-- Page excerpt follows --

The problem with the ultrasound positive axilla

These data support a move towards omitting SNB in patients with a clinically and radiologically normal axilla, in the context of early disease with surgery and adjuvant therapy. The adoption of a screening tool demands that all its outcomes be prepared for however, and the clinical simplicity of the ultrasound negative patients is not mirrored in the ultrasound-positive cohort. Here, it has been established that the sensitivity of AUS is not sufficient to be used as a clinical decision-making tool because, when used to bypass SNB following positive AUS, 43.2% of this group undergo unnecessary ANC procedures owing to false positive results [10]. This picture is further muddied with the use of core needle biopsy (CNB), reportedly having a sensitivity of 88% (84 to 91) in a recent pooled analysis [11]. Importantly, CNB cannot quantify the nodal burden and is, therefore, not clinically useful in the context of Z11, where mere identification of nodal disease in the axilla is not sufficient; it is necessary to stratify low and high nodal burden because the overall survival is only increased with axillary surgical intervention in the latter patient group. Thus, even if one or more suitable lymph node biopsy targets are visualised for CNB, this procedure is not beneficial to the patient as—even if positive—it will not provide the clinician with enough information to decide if further axillary surgery is needed or not. Furthermore, a policy of proceeding to ANC following a positive CNB will inevitably be marred with similarly unacceptably high rates of false positives as seen with AUS in the context of Z11—a sure fate for any axillary assessment technique that is unable to clearly quantify the number of nodes with metastatic disease. For this reason, we recommend the non-palpable, ultrasound-positive axilla be assessed with SNB in the first instance which will allow quantification of the nodal burden before definitive axillary management is decided (Fig. 2).

Fig. 2
figure 2

Flowchart summarising proposed axillary workup for breast cancer patients, with current clinical trials assessing relevant aspects highlighted in red

Anticipated clinical trial results relevant to staging the preoperative axilla in breast cancer

Various relevant international randomised clinical trials are currently underway (Fig. 2). The SOUND [12] and INSEMA [13] trials randomize patients with a negative AUS to no further axillary intervention or SNB, providing much needed RCT evidence on this issue. The SENOMAC [14] trial expands upon the Z11 population, including patients undergoing mastectomy. In clinically node-positive patients, the TAXIS [15] trial will look at survival after selective node clearance as a less extensive surgical option to complete ANC.

-- Page excerpt concluded --

== Instructions for the task ==
Using the excerpt on the ultrasound-positive axilla, answer these questions:
(a) When positive AUS is used to bypass SNB, what percentage of that group undergo unnecessary ANC procedures?
(b) What sensitivity does the recent pooled analysis report for core needle biopsy?
(c) Which trial will look at survival after selective node clearance in clinically node-positive patients?

-- Given entries follows --

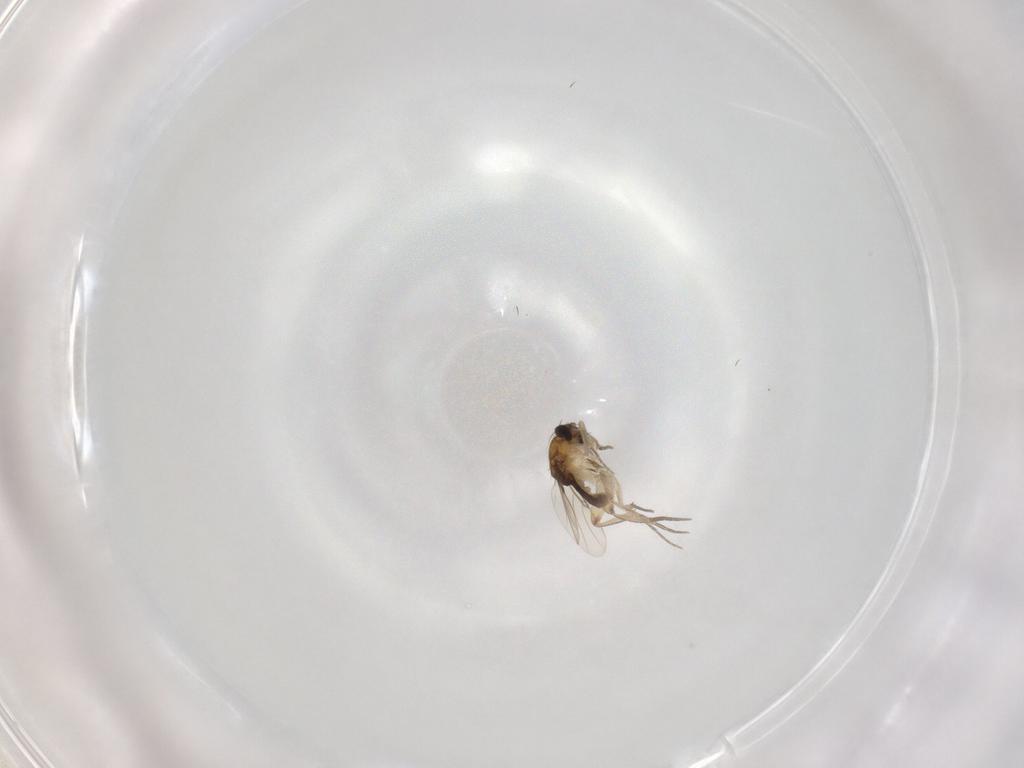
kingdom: Animalia
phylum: Arthropoda
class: Insecta
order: Diptera
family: Phoridae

-- Given entries concluded --

== Answer to this problem ==
(a) 43.2%
(b) 88% (84 to 91)
(c) The TAXIS trial